Bianca’s own sight condition is something she has had from birth and is a combination of three things; toxoplasmosis, severe short-sightedness and Nystagmus. She has limited vision in her left eye and almost no vision in her right eye. Talking about the attitudes she encountered at school Bianca says, ““They never encouraged me to do fashion or art. I just wanted to do it…It’s very hard for youngsters to hear that they can’t do something because it really wrecks your self-esteem.” Elaborating on this, Bianca says that when you have a visual impairment, people always think about what you can’t do first rather than what you can do. She described her experience at Kingston University as incredibly positive in this respect as they worked with her to identify solutions to any challenges she encountered.

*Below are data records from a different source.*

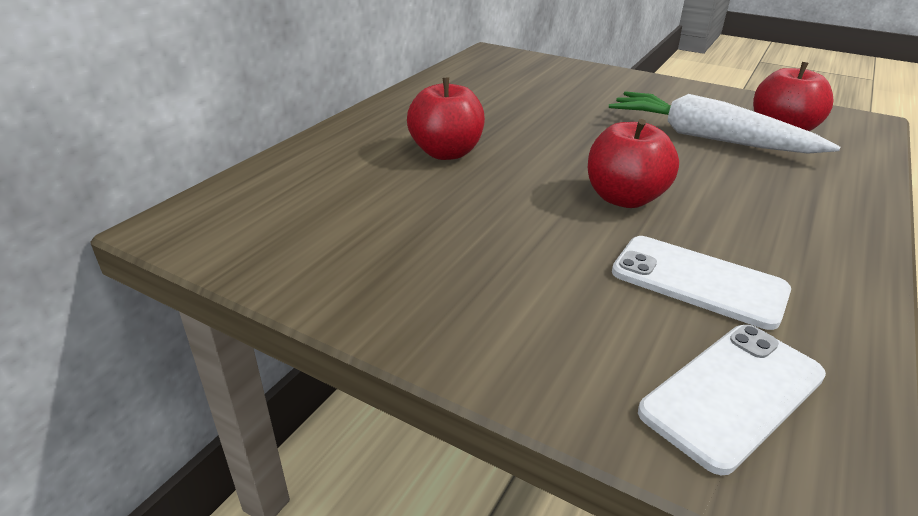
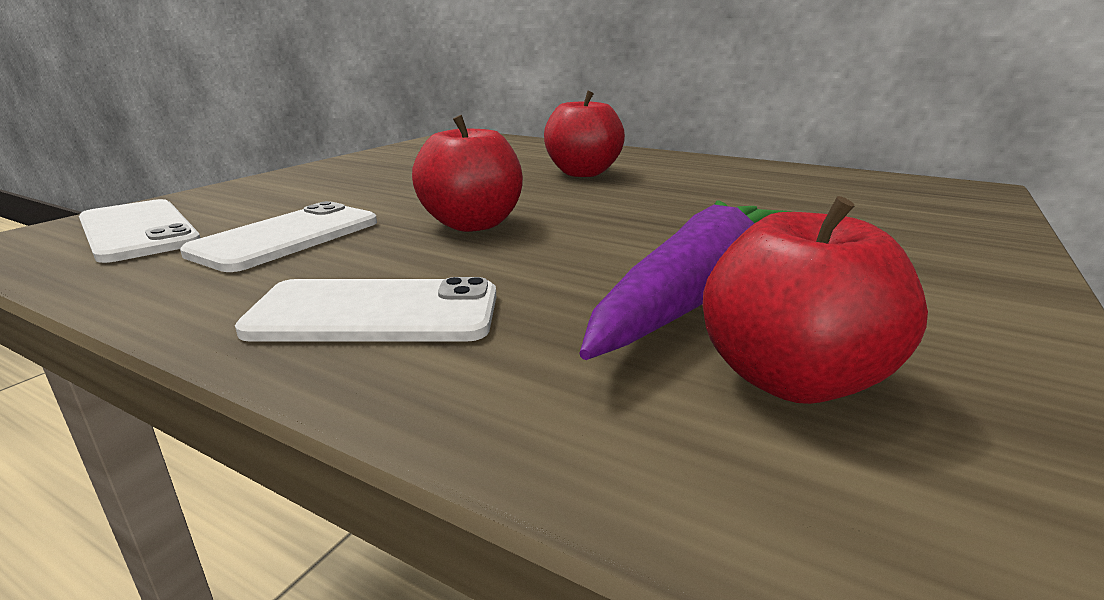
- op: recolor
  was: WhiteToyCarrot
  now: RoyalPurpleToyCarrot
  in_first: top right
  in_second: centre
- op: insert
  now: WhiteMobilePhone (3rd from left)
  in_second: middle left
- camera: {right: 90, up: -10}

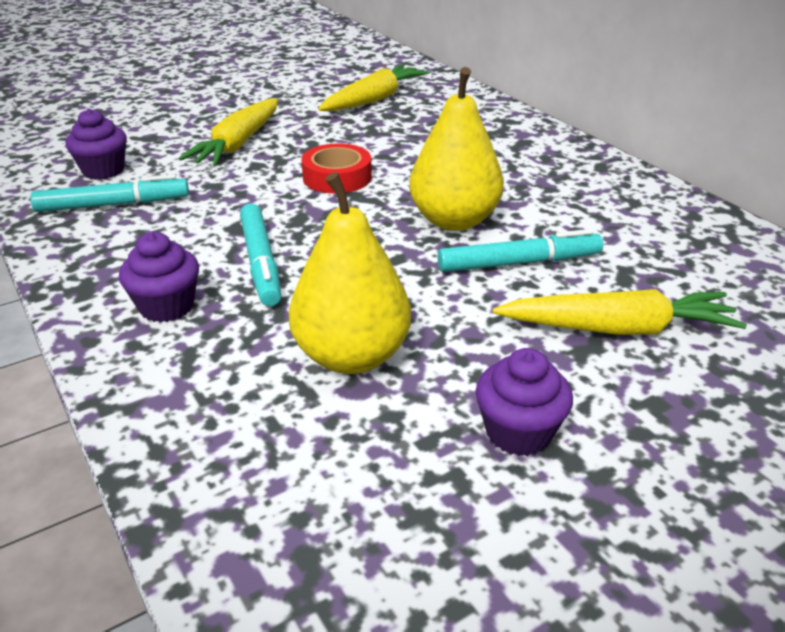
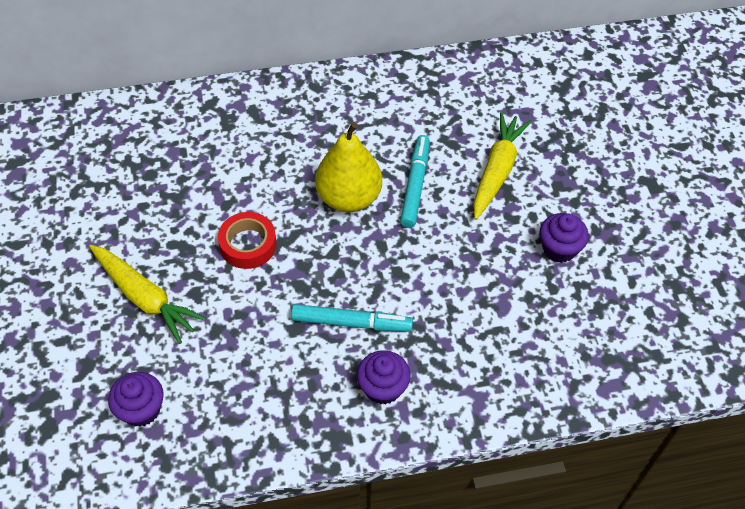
- op: delete
  was: TealMarkerPen (1st from left)
  in_first: top left
- op: delete
  was: GoldenToyPear (1st from left)
  in_first: centre
- op: delete
  was: GoldenToyCarrot (2nd from left)
  in_first: top centre
- camera: {right: -70, up: 20}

She says that schools and universities have a responsibility to encourage more visually impaired individuals to take up art and fashion and make it more accessible, but also that art in general needs to be encouraged more. “Creative people make a lot of life-happinesses and our culture is mainly formed on creativity.”
Asked what she would say to other young people with a visual impairment wanting to pursue art and fashion she says, “Never think that you can’t do something. It needs to be your choice and you have your own path to feel successful in...You have to pursue what you want to do in order to be happy.”Bianca’s advice is certainly reflective of her own experiences so far and her ambitions for the future, “If you feel you can make a difference then you’ve got to do it even more as you might be the next person that actually stands out there and creates something that’s absolutely inspirational for another generation.”